After the FBI executed a court-approved search warrant at Mar-a-Lago in early August, Donald Trump and his allies have floated a great many defenses, including the idea that the former president didn’t take anything especially sensitive. Last month, the Republican’s lawyer even made a comparison in court to overdue library books, in order to downplay the seriousness of the scandal.
These responses have long been difficult to take seriously, but in light of reports like this one from The Washington Post, they appear far worse now.
Some of the classified documents recovered by the FBI from Donald Trump’s Mar-a-Lago home and private club included highly sensitive intelligence regarding Iran and China, according to people familiar with the matter. If shared with others, the people said, such information could expose intelligence-gathering methods that the United States wants to keep hidden from the world.
According to the article, at least one of the retrieved documents described Iran’s missile program, while other materials “described highly sensitive intelligence work aimed at China.”
These don’t sound like overdue library books.
(NBC News has confirmed the FBI found documents containing classified information about China and Iran.
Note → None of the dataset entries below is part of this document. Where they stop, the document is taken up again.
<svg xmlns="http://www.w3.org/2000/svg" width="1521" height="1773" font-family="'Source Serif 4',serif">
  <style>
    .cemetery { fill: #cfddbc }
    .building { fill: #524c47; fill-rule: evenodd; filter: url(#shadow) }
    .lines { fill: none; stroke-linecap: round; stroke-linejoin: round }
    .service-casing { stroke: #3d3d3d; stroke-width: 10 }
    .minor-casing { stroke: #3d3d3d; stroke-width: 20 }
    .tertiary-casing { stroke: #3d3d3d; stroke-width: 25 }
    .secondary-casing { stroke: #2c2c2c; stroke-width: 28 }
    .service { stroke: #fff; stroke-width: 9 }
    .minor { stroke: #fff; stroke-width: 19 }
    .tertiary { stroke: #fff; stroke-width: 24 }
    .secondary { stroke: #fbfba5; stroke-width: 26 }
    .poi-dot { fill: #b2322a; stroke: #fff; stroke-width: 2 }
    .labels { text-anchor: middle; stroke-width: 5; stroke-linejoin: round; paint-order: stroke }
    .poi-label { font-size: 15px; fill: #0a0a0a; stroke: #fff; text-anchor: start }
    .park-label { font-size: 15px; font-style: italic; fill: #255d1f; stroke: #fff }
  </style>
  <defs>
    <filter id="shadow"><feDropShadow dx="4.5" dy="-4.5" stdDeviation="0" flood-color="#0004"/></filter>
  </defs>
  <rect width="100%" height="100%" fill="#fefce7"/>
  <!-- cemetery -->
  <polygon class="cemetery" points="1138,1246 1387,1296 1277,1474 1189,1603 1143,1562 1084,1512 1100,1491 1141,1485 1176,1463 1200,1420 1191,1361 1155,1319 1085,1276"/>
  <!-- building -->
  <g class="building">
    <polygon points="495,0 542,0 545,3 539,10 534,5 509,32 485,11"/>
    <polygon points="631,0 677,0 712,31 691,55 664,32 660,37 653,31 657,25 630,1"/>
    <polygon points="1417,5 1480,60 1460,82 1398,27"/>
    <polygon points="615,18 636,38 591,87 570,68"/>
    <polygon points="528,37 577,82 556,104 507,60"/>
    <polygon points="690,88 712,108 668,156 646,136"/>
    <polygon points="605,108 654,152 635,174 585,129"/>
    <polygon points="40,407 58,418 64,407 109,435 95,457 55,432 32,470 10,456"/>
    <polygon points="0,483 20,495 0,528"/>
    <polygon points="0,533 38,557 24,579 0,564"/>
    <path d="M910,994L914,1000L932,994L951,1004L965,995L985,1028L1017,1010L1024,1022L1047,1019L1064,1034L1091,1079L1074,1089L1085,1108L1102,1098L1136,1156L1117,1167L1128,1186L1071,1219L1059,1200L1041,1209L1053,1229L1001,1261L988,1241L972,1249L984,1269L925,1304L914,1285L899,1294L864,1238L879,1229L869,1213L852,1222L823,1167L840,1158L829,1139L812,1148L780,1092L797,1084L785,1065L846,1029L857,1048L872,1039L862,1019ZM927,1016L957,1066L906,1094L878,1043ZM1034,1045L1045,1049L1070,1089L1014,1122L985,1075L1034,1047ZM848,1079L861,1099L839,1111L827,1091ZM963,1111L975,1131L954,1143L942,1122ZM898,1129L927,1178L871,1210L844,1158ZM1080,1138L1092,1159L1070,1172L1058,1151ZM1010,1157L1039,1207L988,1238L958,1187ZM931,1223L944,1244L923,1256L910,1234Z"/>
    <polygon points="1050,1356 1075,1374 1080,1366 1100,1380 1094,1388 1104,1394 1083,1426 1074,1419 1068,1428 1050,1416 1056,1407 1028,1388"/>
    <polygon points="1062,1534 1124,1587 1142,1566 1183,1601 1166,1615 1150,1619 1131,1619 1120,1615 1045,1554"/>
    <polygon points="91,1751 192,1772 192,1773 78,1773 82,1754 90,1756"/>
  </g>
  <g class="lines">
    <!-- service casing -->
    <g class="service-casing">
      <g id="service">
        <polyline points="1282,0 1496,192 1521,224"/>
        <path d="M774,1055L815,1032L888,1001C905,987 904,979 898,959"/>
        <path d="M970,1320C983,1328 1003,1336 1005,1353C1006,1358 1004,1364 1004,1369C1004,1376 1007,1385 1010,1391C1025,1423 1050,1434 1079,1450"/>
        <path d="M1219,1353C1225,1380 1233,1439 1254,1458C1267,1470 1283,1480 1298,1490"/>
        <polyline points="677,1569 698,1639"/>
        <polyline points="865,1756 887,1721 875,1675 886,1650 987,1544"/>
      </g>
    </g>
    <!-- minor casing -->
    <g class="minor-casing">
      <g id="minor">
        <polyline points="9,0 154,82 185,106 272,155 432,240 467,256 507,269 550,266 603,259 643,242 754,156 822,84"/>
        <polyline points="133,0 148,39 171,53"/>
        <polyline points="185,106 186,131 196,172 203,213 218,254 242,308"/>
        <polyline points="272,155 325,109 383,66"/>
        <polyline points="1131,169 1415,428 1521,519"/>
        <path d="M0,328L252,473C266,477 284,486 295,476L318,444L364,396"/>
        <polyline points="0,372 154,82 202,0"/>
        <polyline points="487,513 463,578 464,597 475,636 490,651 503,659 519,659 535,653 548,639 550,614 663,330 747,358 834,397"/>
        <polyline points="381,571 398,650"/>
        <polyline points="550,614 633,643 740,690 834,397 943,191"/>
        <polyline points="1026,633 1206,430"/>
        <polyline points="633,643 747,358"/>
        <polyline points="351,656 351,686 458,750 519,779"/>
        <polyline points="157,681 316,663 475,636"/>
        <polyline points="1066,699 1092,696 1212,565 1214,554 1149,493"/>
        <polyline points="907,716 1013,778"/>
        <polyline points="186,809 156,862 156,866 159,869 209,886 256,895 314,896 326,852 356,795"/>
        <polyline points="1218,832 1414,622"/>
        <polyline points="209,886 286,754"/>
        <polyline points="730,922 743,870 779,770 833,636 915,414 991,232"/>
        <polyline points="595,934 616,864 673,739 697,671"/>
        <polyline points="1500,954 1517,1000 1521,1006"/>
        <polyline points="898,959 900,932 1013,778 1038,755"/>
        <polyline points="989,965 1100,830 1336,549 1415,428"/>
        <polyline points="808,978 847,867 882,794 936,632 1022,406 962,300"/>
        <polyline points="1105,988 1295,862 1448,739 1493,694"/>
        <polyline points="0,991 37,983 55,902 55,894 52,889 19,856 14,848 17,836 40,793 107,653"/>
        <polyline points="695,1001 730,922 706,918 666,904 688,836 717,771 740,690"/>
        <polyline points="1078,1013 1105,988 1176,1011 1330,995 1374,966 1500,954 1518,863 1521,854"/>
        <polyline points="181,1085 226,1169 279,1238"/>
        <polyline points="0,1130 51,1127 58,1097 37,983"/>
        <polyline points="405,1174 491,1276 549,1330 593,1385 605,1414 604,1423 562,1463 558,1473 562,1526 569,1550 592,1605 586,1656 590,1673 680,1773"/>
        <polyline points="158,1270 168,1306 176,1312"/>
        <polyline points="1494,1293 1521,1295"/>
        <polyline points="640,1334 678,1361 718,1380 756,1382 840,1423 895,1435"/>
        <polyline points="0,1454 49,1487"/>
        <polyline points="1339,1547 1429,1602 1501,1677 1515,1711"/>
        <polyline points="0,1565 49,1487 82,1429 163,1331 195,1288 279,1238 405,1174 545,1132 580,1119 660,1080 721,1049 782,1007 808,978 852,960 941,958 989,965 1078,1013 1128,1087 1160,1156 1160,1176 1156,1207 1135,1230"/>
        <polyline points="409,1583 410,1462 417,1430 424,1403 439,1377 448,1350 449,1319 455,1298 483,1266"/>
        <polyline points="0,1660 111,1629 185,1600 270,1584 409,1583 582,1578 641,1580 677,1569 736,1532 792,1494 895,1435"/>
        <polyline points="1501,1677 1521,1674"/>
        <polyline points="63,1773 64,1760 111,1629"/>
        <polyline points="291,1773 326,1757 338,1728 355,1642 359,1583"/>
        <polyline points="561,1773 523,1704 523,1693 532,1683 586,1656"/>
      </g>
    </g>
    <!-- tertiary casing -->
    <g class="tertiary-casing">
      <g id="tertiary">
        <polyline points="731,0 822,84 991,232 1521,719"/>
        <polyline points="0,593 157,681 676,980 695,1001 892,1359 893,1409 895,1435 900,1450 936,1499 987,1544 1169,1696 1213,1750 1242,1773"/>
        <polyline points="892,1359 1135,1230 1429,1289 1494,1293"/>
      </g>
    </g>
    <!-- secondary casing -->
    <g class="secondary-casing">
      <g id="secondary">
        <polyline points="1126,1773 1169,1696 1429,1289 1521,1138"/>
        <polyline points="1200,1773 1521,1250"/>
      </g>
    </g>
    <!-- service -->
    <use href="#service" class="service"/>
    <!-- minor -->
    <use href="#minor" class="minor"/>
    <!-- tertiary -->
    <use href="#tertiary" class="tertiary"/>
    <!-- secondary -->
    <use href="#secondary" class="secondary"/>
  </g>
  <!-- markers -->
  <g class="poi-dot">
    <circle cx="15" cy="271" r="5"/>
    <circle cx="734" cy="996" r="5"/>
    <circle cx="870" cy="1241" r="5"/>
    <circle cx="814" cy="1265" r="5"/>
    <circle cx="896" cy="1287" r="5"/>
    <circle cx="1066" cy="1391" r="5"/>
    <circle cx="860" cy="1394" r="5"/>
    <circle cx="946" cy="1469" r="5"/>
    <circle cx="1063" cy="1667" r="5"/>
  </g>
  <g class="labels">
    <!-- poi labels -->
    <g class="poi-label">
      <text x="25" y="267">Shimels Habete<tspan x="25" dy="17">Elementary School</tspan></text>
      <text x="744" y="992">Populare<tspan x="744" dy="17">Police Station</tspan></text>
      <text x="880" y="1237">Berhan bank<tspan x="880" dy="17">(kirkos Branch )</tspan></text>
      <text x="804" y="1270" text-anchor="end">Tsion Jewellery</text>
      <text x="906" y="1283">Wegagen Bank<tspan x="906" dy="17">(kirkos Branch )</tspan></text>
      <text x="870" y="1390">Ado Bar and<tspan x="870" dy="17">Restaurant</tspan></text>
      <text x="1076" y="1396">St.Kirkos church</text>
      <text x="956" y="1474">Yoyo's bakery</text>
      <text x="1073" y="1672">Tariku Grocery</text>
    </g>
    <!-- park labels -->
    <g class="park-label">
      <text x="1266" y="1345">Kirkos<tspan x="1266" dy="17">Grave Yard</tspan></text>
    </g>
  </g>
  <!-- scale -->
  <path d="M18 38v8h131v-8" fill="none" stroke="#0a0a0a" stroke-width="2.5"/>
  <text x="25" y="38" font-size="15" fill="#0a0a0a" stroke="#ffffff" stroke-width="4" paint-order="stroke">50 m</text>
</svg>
It has not confirmed reporting that at least one of the documents described Iran’s missile program.)
In late August, Justice Department officials noted in a court filing that some of the seized materials were so sensitive that FBI personnel and DOJ attorneys “required additional clearances before they were permitted to review certain documents.” The rationale behind these measures is starting to make a lot more sense.
Similarly, some of the overarching questions surrounding the entire controversy have dealt with severity: Just how sensitive were the classified documents Trump inappropriately took to his glorified country club? How serious must they have been for FBI agents to take the extraordinary step of showing up at Mar-a-Lago’s door?
The answer is coming into focus, and it’s not doing the former president any favors. One can at least come up with a coherent explanation of why he took his love letters from North Korea’s Kim Jong Un — Trump seemed to enjoy showing them off as trophies — but keeping materials related to Iranian missile programs and Chinese intelligence work is vastly more difficult to defend.
The Post’s report added, “Unauthorized disclosures of specific information in the documents would pose multiple risks, experts say. People aiding U.S. intelligence efforts could be endangered, and collection methods could be compromised. In addition, other countries or U.S. adversaries could retaliate against the United States for actions it has taken in secret.”